2009
Informations sociales
Partie 2 : Genre et pouvoir économique
Contrepoint - Les nanas de Linux
La cybernétique est, à l’origine, la science du pilotage des navires. Avec Norbert Wiener, mathématicien inventeur de cette science, ce terme renvoie à « une approche logico-mathématique traitant des processus de communication et de régulation chez les animaux (être humain compris) et les machines ». La cybernétique, on le devine, s’appuie sur cette machine désormais familière qu’est l’ordinateur, mais se fonde d’abord sur la maîtrise de l’écriture des programmes, que l’on appelle le code en langage interne.
Grâce au code, on peut représenter virtuellement le monde réel non tel qu’il est, mais en le dotant d’un ordre intangible et reproductible. Par des calculs savants, les créateurs de logiciels recréent un monde partiel, dont ils peuvent se croire les démiurges. Cependant, une ligne de partage sépare ces codes de façon radicale. Il y a d’un côté des logiciels dont le code source est secret : leurs produits sont des marchandises qui génèrent des royalties. De l’autre côté, il y le code libre, sans droits d’auteur, accessible à tous et surtout transformable par tous. Ce dernier point concerne les développeurs qui travaillent dans l’environnement Linux.
Dans cet univers virtuel, on trouve un groupe particulier d’individus, appelé les
hackers ou « bidouilleurs ». Dans le monde du code inaccessible, le pouvoir numérique est opaque et partie prenante d’un ordre marchand fondé sur le profit, alors que dans celui du code libre, l’accès aux sources du code ouvre, selon les termes d’Isabelle Collet
[*], «
la perspective d’un monde où le pouvoir et la politique ne seraient plus voilés ».
Si Henri Lefebvre avait très précocement prévu l’avènement d’un « cybernanthrope », la question du genre restait à poser, en termes aussi bien scientifiques que militants. C‘est tout le projet du « cyberféminisme ». De façon générale, cette approche pose la question du pouvoir des femmes dans l’univers numérique où elles sont sous-représentées, et encore plus dans le champ du code libre. Le néologisme « hackeuses » illustre cette problématique soit dans le registre de l’invention (code libre), soit dans celui plus restreint du piratage (code fermé). L’auteur a pu confirmer l’existence des « hackeuses ». Elle a pu s’entretenir, avec des « Linux chicks » ou « nanas du Linux », des « HTMlles » du Québec, des « GenderChanger » d’Amsterdam ou des personnalités comme les Allemandes Susanne Schmidt et Haecksens (surnom contractant les termes de « sorcière » et de « hackeuse »).
Ces femmes sont concernées par les questions de pouvoir, ce qui débouche sur plusieurs stratégies. Certaines participent aux actions de piratage, non sans tenter parfois de jouer la « grande sÅ“ur » qui va raisonner « des petits frères sans cervelle ». D’autres développent des systèmes d’information qui permettent de diffuser le point de vue des femmes en direction d’autres femmes. Quelques-unes cherchent à acquérir « un pouvoir sur les personnes qui disent avoir un pouvoir sur les machines », en disposant du statut de chef de projet.
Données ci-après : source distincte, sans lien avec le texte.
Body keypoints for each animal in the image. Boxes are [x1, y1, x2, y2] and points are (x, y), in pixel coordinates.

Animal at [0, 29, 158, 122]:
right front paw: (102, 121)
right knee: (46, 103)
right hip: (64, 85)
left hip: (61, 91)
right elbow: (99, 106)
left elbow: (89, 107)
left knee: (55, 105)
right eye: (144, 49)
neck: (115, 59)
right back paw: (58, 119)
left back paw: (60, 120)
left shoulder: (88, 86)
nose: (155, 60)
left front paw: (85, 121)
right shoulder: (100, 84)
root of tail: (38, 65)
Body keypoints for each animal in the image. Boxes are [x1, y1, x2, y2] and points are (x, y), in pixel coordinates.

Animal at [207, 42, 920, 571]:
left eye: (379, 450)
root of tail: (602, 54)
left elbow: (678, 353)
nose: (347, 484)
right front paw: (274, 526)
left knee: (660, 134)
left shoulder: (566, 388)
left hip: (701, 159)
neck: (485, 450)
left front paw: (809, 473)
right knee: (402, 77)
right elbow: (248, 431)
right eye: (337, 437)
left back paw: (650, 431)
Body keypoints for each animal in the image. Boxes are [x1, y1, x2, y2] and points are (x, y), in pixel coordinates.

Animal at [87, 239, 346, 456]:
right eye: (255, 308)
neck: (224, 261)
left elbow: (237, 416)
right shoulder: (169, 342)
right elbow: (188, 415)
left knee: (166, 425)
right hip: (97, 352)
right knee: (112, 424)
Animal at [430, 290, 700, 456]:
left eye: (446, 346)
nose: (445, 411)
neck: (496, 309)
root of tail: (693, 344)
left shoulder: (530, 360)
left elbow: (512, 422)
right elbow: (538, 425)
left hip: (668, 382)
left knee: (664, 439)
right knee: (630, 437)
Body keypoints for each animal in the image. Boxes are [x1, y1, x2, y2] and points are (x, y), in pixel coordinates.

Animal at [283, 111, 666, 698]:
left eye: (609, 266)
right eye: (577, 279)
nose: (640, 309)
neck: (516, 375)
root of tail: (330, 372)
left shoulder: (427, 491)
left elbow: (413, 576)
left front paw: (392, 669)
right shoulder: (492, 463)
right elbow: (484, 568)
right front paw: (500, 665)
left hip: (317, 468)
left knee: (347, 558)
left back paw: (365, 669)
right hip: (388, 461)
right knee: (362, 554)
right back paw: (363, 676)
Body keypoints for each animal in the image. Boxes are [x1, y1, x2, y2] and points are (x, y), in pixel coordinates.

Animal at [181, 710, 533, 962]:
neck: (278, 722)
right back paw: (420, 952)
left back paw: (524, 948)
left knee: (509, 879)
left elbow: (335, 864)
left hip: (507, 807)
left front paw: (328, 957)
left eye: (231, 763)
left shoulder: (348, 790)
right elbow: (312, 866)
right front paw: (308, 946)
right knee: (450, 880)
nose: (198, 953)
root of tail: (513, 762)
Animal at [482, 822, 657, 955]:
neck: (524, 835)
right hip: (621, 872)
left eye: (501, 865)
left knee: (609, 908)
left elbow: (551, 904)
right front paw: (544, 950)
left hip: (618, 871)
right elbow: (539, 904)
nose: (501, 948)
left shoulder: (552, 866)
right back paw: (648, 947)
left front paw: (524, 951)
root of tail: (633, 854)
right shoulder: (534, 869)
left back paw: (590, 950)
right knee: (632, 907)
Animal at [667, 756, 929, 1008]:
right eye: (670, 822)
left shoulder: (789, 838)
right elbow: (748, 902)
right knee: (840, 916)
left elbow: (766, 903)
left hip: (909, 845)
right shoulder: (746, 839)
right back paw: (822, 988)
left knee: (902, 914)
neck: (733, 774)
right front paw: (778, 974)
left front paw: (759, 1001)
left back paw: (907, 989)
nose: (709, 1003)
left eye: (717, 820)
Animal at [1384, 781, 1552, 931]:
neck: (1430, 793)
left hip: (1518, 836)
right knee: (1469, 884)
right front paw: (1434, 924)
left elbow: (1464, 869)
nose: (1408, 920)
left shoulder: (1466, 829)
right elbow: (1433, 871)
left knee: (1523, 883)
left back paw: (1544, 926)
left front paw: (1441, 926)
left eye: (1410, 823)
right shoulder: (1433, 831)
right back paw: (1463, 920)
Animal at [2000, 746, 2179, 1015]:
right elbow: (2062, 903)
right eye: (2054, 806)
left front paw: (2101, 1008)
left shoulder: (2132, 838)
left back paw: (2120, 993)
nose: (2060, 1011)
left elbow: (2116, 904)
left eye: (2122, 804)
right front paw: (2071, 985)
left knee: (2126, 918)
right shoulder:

Au final, cependant, l’auteur constate que les « hackeuses » sont très peu nombreuses dans le monde et quasi inexistantes en France. Les femmes ne participent pas à l’écriture des règles, que ce soit dans le réel ou dans le virtuel.
Alain Vulbeau
[*]
Isabelle Collet,
L’informatique a-t-elle un sexe ? Hackers, mythes et réalités, Paris, L’Harmattan, 2006, 518 p., 28 euros.Nota : A. Vulbeau remercie I. Collet pour la relecture attentive de ce contrepoint.